Your post is the world's greatest proof of reincarnation; no one could get that dumb in just one lifetime. Your post is an orgy of stultifying cacophonous verbal depravity; an exercise in literary impotence, and an offense to all of good taste and decency.

You read like a gimpzoid teenager splashing spit onto the monitor. Don’t you ever have a point beyond giving your fingers some exercise by dancing them randomly over the keyboard? You must have a very large brain to hold such a vast amount of sheer ignorance. Oh well, at least you only charge what your free advice is worth. As Ellen Glasgow once remarked: "He knows so little and knows it so fluently."

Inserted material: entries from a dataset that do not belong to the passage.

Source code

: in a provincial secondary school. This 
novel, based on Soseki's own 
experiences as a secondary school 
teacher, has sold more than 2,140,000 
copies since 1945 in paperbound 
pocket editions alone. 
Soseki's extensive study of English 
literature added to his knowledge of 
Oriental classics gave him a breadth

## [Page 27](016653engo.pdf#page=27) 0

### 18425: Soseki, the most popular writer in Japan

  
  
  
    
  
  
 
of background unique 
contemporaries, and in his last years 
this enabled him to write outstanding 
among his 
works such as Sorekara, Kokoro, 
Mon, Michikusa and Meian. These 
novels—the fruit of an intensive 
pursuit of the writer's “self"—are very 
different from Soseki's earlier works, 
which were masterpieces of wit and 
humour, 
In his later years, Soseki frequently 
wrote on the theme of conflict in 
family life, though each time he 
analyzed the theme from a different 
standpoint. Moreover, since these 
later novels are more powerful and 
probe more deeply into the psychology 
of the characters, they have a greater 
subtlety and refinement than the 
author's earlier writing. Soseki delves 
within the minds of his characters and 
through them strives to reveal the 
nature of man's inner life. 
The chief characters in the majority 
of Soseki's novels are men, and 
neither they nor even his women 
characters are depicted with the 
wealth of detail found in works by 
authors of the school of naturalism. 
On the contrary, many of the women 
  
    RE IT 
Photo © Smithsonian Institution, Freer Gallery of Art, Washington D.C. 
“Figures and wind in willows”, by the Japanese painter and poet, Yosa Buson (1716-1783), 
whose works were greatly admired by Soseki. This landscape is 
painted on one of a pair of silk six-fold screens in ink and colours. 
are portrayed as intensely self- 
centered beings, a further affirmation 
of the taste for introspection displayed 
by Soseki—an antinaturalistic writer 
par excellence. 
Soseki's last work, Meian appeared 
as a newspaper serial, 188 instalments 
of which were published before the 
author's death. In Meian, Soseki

You are about as entertaining as a child's inflatable punching toy. You bop it, it springs back, you bop it again and you forget it ever existed. It slowly deflates in an unused corner, then one day you throw it away. You are like watching Amputee Field Hockey: pathetic, and very quickly disgusting. Maybe you wouldn't be such a Jerk-In-The-Box if you weren't living proof that stupid people should not breed; if the chief excitement in your meaningless life wasn't spotting people who are fatter than you are, or if you didn't have a face that could be used as an alternative to a stomach pump. No, come to think of it, you would.

In conclusion, as your clue meter is reading zero, lets see if this registers: Get lost, creep!

Mark said...

For about the first sentence of the last message I really felt honored that I would disgust someone so much that they would write up such a creative post. Then after reading about "Amputee Field Hockey" I decided I had to see when Osaka's next game was. To my suprise, the only thing Google told me was that this exact post has been left all over the internet. How lame is that? What did it say about "literary impotence?" Oh well, anyone with parents cruel enough to name their kid Anonymous is expected to have some problems. So no need to explain. If they knew the real me I'm sure we would be good friends.